What to produce — From the line containing "Target: the connected piece" through the last line of the entries below, transcribe each line exactly, excluding any picture.

-- Data for processing follows --

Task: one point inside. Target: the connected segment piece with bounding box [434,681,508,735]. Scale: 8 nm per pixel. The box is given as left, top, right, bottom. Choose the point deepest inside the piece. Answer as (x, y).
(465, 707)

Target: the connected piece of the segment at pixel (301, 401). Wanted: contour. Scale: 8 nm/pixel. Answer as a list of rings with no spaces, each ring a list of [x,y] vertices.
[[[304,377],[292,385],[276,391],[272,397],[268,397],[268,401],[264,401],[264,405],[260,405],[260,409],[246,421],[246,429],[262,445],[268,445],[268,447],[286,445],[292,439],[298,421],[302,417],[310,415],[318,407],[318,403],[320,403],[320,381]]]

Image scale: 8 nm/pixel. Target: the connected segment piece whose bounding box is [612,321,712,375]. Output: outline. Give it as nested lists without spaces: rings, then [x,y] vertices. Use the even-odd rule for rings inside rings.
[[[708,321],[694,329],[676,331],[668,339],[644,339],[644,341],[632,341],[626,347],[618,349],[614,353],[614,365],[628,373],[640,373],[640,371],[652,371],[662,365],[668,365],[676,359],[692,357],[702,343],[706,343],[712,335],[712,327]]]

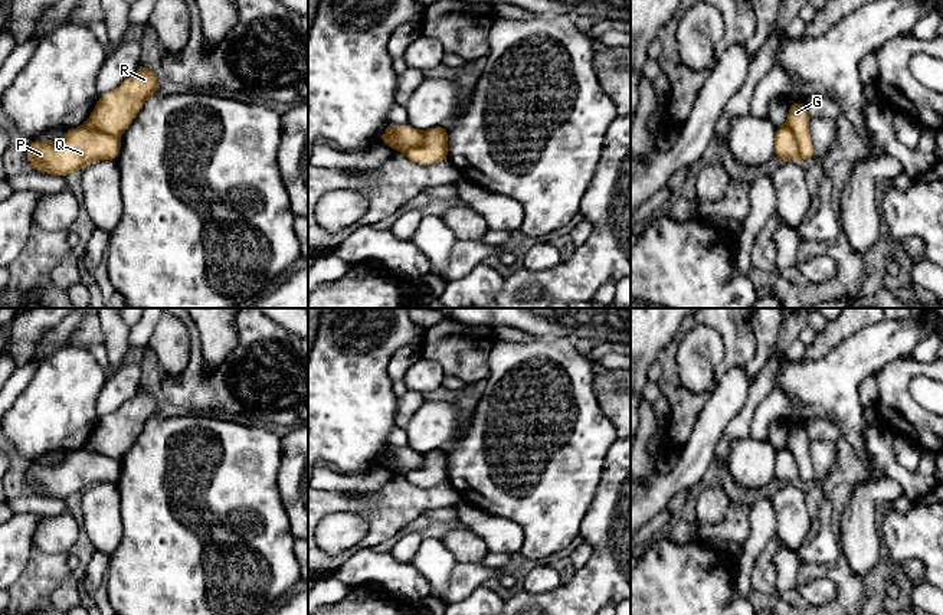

-- Data for processing concluded --

Completed exercise —
Target: the connected piece of the segment at pixel (301, 401). Wanted: contour. Scale: 8 nm/pixel. Answer as a list of rings with no spaces, each ring a list of [x,y] vertices.
[[[304,377],[292,385],[276,391],[272,397],[268,397],[268,401],[264,401],[264,405],[260,405],[260,409],[246,421],[246,429],[262,445],[268,445],[268,447],[286,445],[292,439],[298,421],[302,417],[310,415],[318,407],[318,403],[320,403],[320,381]]]

Image scale: 8 nm/pixel. Target: the connected segment piece whose bounding box is [612,321,712,375]. Output: outline. Give it as nested lists without spaces: rings, then [x,y] vertices. Use the even-odd rule for rings inside rings.
[[[708,321],[694,329],[676,331],[668,339],[644,339],[644,341],[632,341],[626,347],[618,349],[614,353],[614,365],[628,373],[640,373],[640,371],[652,371],[662,365],[668,365],[676,359],[692,357],[702,343],[706,343],[712,335],[712,327]]]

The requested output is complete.